• Japan's Emperor Akihito (3rd L) waves during his birthday public appearance with members of the Imperial family including Crown Princess Masako (L), Crown Prince Naruhito (2nd L), (4th L to R) Empress Michiko in Tokyo on Dec 23.//AFP
  • Emperor Akihito (L) and Empress Michiko (R) wave to well-wishers as he celebrates his 85th birthday, which will be his last birthday on the throne, at the Imperial Palace in Tokyo, Japan, on December 23.//EPA-EFE

New era name in Japan, may be announced in mid-April

Breaking News December 30, 2018 14:26

By The Japan News
Asia News Network

5,686 Viewed

TOKYO - The government may announce the name of the next era around mid-April next year, ahead of the change in the era name following the crown prince’s enthronement on May 1, according to government sources.



In line with the announcement, the government plans to approve an ordinance on the adoption of a new era name at a Cabinet meeting, the sources said. The current Emperor will then sign and promulgate the ordinance.

As both the public and private sectors require time to update their systems ahead of the start of a new era, the government will announce the new name beforehand.

“[The government] will take into account the influence on people’s lives,” Chief Cabinet Secretary Yoshihide Suga said. The government could reveal the date of the announcement as early as the beginning of the new year.

Even if the current Emperor signs and promulgates the government ordinance in mid-April, it will come into effect on May 1 when the crown prince ascends to the throne and becomes emperor, marking the start of the new era.

Within the ruling Liberal Democratic Party and other entities, conservatives who place importance on the system through which era names coincide with the reigns of emperors have claimed the new emperor should sign and promulgate the ordinance.

If events unfold as desired by conservatives, the signing and promulgation of the ordinance would be conducted on May 1. In this scenario, the ordinance would be promulgated several weeks after being approved by the Cabinet.

However, government ordinances are generally promulgated within a few days after Cabinet approval. The Cabinet Legislation Bureau has concluded that it is “not appropriate” to postpone promulgation of the ordinance as advocated by conservatives.
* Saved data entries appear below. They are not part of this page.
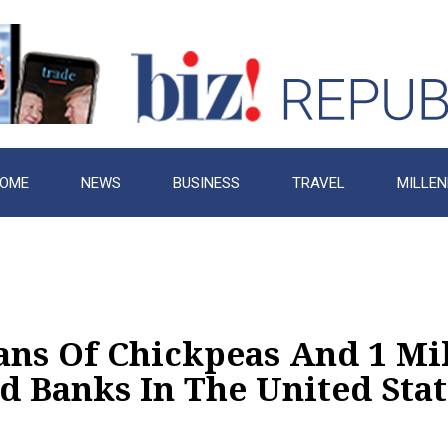
OME
NEWS
BUSINESS
TRAVEL
MILLEN
ans Of Chickpeas And 1 Mi
d Banks In The United Stat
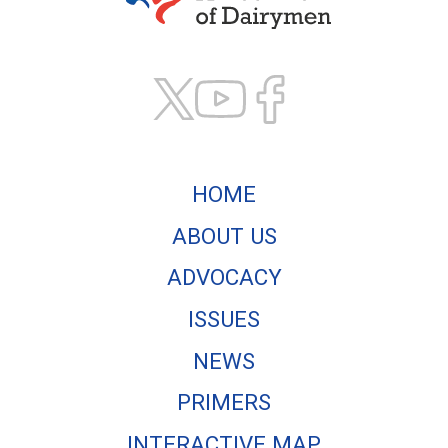
Texas Association of
HOME
ABOUT US
ADVOCACY
ISSUES
NEWS
PRIMERS
INTERACTIVE MAP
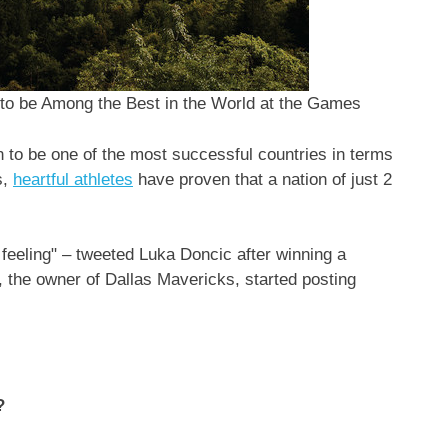
 to be Among the Best in the World at the Games
 to be one of the most successful countries in terms
s,
heartful athletes
have proven that a nation of just 2
feeling" – tweeted
Luka Doncic
after winning a
, the owner of Dallas Mavericks, started posting
?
Postponing promulgation until the ordinance is signed by the new emperor could violate the Constitution’s ban on imperial involvement in politics, as it would mean consideration is shown toward the new emperor for procedures related to the change in the era.

When the Showa era gave way to the Heisei era, the current Emperor promulgated the government ordinance on Jan. 7, 1989 — the day of his enthronement — with the Heisei era officially beginning on Jan. 8. If this precedent is followed, the new era would begin on May 2 if the ordinance is promulgated on May 1, which means the Heisei era would encompass May 1.

According to sources, Prime Minister Shinzo Abe has already expressed such concerns to those involved in the matter.

Thus far, the government has prepared for the change in eras on the assumption that the new name will be announced about a month before the enthronement on May 1.

Yet in consideration of conservatives, a government source said, “It is best for the announcement to be made as close as possible [to the day of enthronement].”

The government plans to examine to what extent the announcement date can be postponed without disrupting people’s lives.